WORK REQUEST: Pictures must not be copied, but every entry must be reproduced exactly.

DATASET RECORDS:
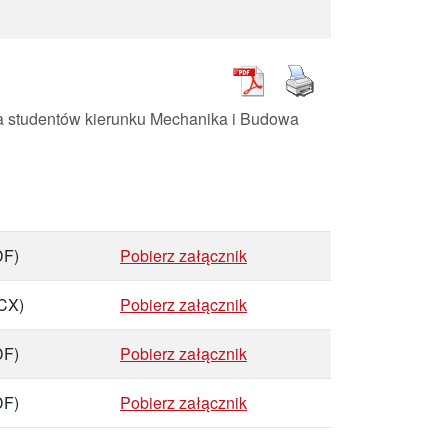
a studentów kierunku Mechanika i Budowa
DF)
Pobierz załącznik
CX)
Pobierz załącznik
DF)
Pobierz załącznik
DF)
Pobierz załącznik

REPLY:
a studentów kierunku Mechanika i Budowa
DF)
Pobierz załącznik
CX)
Pobierz załącznik
DF)
Pobierz załącznik
DF)
Pobierz załącznik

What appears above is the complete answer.